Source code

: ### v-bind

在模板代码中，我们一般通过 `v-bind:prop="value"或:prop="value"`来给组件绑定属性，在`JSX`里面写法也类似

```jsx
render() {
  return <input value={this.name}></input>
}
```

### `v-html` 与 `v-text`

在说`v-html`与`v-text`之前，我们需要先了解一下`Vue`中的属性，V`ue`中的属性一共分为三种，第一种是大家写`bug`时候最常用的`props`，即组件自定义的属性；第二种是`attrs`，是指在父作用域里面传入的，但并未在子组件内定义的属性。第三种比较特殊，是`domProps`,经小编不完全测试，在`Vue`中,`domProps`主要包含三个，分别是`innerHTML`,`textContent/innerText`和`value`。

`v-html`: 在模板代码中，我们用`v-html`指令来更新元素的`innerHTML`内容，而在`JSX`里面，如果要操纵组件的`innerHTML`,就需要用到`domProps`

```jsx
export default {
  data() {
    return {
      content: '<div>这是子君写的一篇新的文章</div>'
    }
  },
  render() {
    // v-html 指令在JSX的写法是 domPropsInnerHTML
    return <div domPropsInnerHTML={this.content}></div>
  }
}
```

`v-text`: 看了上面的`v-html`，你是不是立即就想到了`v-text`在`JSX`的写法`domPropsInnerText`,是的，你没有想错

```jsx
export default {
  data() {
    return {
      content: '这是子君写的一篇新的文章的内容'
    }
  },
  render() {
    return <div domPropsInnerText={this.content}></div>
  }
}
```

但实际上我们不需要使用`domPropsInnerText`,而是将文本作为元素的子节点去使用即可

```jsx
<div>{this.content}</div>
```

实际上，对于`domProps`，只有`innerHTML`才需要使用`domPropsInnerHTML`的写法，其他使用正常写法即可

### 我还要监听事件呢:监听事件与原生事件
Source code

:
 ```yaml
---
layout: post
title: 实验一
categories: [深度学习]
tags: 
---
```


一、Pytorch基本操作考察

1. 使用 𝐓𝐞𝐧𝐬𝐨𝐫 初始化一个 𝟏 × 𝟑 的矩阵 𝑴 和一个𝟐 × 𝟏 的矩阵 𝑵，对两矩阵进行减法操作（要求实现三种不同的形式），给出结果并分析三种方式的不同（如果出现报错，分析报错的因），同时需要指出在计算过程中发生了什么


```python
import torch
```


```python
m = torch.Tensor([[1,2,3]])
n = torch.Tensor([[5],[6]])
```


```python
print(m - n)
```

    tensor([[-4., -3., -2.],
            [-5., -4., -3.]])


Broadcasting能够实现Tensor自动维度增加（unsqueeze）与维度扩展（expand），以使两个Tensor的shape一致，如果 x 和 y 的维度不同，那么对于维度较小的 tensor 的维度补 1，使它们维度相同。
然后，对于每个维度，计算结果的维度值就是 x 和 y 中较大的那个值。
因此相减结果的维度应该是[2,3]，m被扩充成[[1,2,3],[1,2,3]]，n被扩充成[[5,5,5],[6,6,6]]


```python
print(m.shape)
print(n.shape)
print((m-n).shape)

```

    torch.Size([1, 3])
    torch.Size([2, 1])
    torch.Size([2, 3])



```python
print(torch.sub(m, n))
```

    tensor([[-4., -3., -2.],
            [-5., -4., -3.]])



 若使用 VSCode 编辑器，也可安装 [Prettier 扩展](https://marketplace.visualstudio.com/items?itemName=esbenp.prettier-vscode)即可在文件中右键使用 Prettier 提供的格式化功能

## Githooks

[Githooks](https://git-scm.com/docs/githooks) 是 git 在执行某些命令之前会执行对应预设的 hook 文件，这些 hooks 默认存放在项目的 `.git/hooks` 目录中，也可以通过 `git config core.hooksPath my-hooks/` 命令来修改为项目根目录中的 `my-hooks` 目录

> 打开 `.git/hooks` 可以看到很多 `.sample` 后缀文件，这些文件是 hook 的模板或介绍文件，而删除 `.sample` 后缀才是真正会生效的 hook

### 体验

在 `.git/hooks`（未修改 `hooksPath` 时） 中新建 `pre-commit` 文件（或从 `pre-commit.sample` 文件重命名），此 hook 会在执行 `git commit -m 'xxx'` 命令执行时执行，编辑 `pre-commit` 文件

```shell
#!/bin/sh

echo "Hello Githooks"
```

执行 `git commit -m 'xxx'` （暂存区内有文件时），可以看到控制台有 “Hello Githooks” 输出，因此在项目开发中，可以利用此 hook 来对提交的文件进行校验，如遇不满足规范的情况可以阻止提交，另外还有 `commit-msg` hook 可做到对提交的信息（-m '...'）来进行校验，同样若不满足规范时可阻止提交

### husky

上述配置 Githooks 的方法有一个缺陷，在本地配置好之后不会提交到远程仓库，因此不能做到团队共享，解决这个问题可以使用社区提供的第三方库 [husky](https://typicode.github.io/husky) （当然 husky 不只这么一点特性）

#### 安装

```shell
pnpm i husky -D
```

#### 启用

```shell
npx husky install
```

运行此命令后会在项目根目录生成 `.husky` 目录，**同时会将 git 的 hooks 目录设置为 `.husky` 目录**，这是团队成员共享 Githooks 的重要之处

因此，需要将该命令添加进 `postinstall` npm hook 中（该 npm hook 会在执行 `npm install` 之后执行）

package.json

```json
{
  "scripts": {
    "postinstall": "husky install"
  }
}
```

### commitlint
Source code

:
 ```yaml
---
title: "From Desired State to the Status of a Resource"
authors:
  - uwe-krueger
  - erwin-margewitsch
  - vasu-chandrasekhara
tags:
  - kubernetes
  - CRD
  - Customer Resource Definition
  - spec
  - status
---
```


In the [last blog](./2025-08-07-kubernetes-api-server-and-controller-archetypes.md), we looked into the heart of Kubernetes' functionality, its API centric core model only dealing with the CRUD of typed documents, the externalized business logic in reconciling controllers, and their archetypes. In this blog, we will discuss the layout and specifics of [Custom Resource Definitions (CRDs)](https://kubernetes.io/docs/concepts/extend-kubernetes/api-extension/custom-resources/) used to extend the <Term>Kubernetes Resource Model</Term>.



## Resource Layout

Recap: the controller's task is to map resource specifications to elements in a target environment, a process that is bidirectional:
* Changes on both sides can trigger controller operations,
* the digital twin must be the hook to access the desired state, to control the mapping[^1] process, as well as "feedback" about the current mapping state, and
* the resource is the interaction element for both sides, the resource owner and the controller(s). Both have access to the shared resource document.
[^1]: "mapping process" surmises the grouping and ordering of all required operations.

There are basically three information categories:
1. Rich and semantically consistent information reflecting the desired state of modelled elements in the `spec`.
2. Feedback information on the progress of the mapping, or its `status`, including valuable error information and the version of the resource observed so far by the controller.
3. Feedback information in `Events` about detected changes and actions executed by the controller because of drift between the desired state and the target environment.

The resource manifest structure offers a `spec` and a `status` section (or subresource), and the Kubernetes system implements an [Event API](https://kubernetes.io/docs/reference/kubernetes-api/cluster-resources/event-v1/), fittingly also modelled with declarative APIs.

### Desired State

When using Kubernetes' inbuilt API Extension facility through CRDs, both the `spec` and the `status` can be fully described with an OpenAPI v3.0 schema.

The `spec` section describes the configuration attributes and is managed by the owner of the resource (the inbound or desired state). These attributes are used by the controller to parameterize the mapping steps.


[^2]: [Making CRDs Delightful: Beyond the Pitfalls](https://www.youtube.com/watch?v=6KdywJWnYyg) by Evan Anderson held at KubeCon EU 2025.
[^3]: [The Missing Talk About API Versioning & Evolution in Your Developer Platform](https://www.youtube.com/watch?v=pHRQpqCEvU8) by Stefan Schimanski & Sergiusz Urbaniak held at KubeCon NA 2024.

(GOAL OF THE EXERCISE): Copy the data word for word.

(EXPECTED ANSWER):
Source code

: ### v-bind

在模板代码中，我们一般通过 `v-bind:prop="value"或:prop="value"`来给组件绑定属性，在`JSX`里面写法也类似

```jsx
render() {
  return <input value={this.name}></input>
}
```

### `v-html` 与 `v-text`

在说`v-html`与`v-text`之前，我们需要先了解一下`Vue`中的属性，V`ue`中的属性一共分为三种，第一种是大家写`bug`时候最常用的`props`，即组件自定义的属性；第二种是`attrs`，是指在父作用域里面传入的，但并未在子组件内定义的属性。第三种比较特殊，是`domProps`,经小编不完全测试，在`Vue`中,`domProps`主要包含三个，分别是`innerHTML`,`textContent/innerText`和`value`。

`v-html`: 在模板代码中，我们用`v-html`指令来更新元素的`innerHTML`内容，而在`JSX`里面，如果要操纵组件的`innerHTML`,就需要用到`domProps`

```jsx
export default {
  data() {
    return {
      content: '<div>这是子君写的一篇新的文章</div>'
    }
  },
  render() {
    // v-html 指令在JSX的写法是 domPropsInnerHTML
    return <div domPropsInnerHTML={this.content}></div>
  }
}
```

`v-text`: 看了上面的`v-html`，你是不是立即就想到了`v-text`在`JSX`的写法`domPropsInnerText`,是的，你没有想错

```jsx
export default {
  data() {
    return {
      content: '这是子君写的一篇新的文章的内容'
    }
  },
  render() {
    return <div domPropsInnerText={this.content}></div>
  }
}
```

但实际上我们不需要使用`domPropsInnerText`,而是将文本作为元素的子节点去使用即可

```jsx
<div>{this.content}</div>
```

实际上，对于`domProps`，只有`innerHTML`才需要使用`domPropsInnerHTML`的写法，其他使用正常写法即可

### 我还要监听事件呢:监听事件与原生事件
Source code

:
 ```yaml
---
layout: post
title: 实验一
categories: [深度学习]
tags: 
---
```


一、Pytorch基本操作考察

1. 使用 𝐓𝐞𝐧𝐬𝐨𝐫 初始化一个 𝟏 × 𝟑 的矩阵 𝑴 和一个𝟐 × 𝟏 的矩阵 𝑵，对两矩阵进行减法操作（要求实现三种不同的形式），给出结果并分析三种方式的不同（如果出现报错，分析报错的因），同时需要指出在计算过程中发生了什么


```python
import torch
```


```python
m = torch.Tensor([[1,2,3]])
n = torch.Tensor([[5],[6]])
```


```python
print(m - n)
```

    tensor([[-4., -3., -2.],
            [-5., -4., -3.]])


Broadcasting能够实现Tensor自动维度增加（unsqueeze）与维度扩展（expand），以使两个Tensor的shape一致，如果 x 和 y 的维度不同，那么对于维度较小的 tensor 的维度补 1，使它们维度相同。
然后，对于每个维度，计算结果的维度值就是 x 和 y 中较大的那个值。
因此相减结果的维度应该是[2,3]，m被扩充成[[1,2,3],[1,2,3]]，n被扩充成[[5,5,5],[6,6,6]]


```python
print(m.shape)
print(n.shape)
print((m-n).shape)

```

    torch.Size([1, 3])
    torch.Size([2, 1])
    torch.Size([2, 3])



```python
print(torch.sub(m, n))
```

    tensor([[-4., -3., -2.],
            [-5., -4., -3.]])



 若使用 VSCode 编辑器，也可安装 [Prettier 扩展](https://marketplace.visualstudio.com/items?itemName=esbenp.prettier-vscode)即可在文件中右键使用 Prettier 提供的格式化功能

## Githooks

[Githooks](https://git-scm.com/docs/githooks) 是 git 在执行某些命令之前会执行对应预设的 hook 文件，这些 hooks 默认存放在项目的 `.git/hooks` 目录中，也可以通过 `git config core.hooksPath my-hooks/` 命令来修改为项目根目录中的 `my-hooks` 目录

> 打开 `.git/hooks` 可以看到很多 `.sample` 后缀文件，这些文件是 hook 的模板或介绍文件，而删除 `.sample` 后缀才是真正会生效的 hook

### 体验

在 `.git/hooks`（未修改 `hooksPath` 时） 中新建 `pre-commit` 文件（或从 `pre-commit.sample` 文件重命名），此 hook 会在执行 `git commit -m 'xxx'` 命令执行时执行，编辑 `pre-commit` 文件

```shell
#!/bin/sh

echo "Hello Githooks"
```

执行 `git commit -m 'xxx'` （暂存区内有文件时），可以看到控制台有 “Hello Githooks” 输出，因此在项目开发中，可以利用此 hook 来对提交的文件进行校验，如遇不满足规范的情况可以阻止提交，另外还有 `commit-msg` hook 可做到对提交的信息（-m '...'）来进行校验，同样若不满足规范时可阻止提交

### husky

上述配置 Githooks 的方法有一个缺陷，在本地配置好之后不会提交到远程仓库，因此不能做到团队共享，解决这个问题可以使用社区提供的第三方库 [husky](https://typicode.github.io/husky) （当然 husky 不只这么一点特性）

#### 安装

```shell
pnpm i husky -D
```

#### 启用

```shell
npx husky install
```

运行此命令后会在项目根目录生成 `.husky` 目录，**同时会将 git 的 hooks 目录设置为 `.husky` 目录**，这是团队成员共享 Githooks 的重要之处

因此，需要将该命令添加进 `postinstall` npm hook 中（该 npm hook 会在执行 `npm install` 之后执行）

package.json

```json
{
  "scripts": {
    "postinstall": "husky install"
  }
}
```

### commitlint
Source code

:
 ```yaml
---
title: "From Desired State to the Status of a Resource"
authors:
  - uwe-krueger
  - erwin-margewitsch
  - vasu-chandrasekhara
tags:
  - kubernetes
  - CRD
  - Customer Resource Definition
  - spec
  - status
---
```


In the [last blog](./2025-08-07-kubernetes-api-server-and-controller-archetypes.md), we looked into the heart of Kubernetes' functionality, its API centric core model only dealing with the CRUD of typed documents, the externalized business logic in reconciling controllers, and their archetypes. In this blog, we will discuss the layout and specifics of [Custom Resource Definitions (CRDs)](https://kubernetes.io/docs/concepts/extend-kubernetes/api-extension/custom-resources/) used to extend the <Term>Kubernetes Resource Model</Term>.



## Resource Layout

Recap: the controller's task is to map resource specifications to elements in a target environment, a process that is bidirectional:
* Changes on both sides can trigger controller operations,
* the digital twin must be the hook to access the desired state, to control the mapping[^1] process, as well as "feedback" about the current mapping state, and
* the resource is the interaction element for both sides, the resource owner and the controller(s). Both have access to the shared resource document.
[^1]: "mapping process" surmises the grouping and ordering of all required operations.

There are basically three information categories:
1. Rich and semantically consistent information reflecting the desired state of modelled elements in the `spec`.
2. Feedback information on the progress of the mapping, or its `status`, including valuable error information and the version of the resource observed so far by the controller.
3. Feedback information in `Events` about detected changes and actions executed by the controller because of drift between the desired state and the target environment.

The resource manifest structure offers a `spec` and a `status` section (or subresource), and the Kubernetes system implements an [Event API](https://kubernetes.io/docs/reference/kubernetes-api/cluster-resources/event-v1/), fittingly also modelled with declarative APIs.

### Desired State

When using Kubernetes' inbuilt API Extension facility through CRDs, both the `spec` and the `status` can be fully described with an OpenAPI v3.0 schema.

The `spec` section describes the configuration attributes and is managed by the owner of the resource (the inbound or desired state). These attributes are used by the controller to parameterize the mapping steps.


[^2]: [Making CRDs Delightful: Beyond the Pitfalls](https://www.youtube.com/watch?v=6KdywJWnYyg) by Evan Anderson held at KubeCon EU 2025.
[^3]: [The Missing Talk About API Versioning & Evolution in Your Developer Platform](https://www.youtube.com/watch?v=pHRQpqCEvU8) by Stefan Schimanski & Sergiusz Urbaniak held at KubeCon NA 2024.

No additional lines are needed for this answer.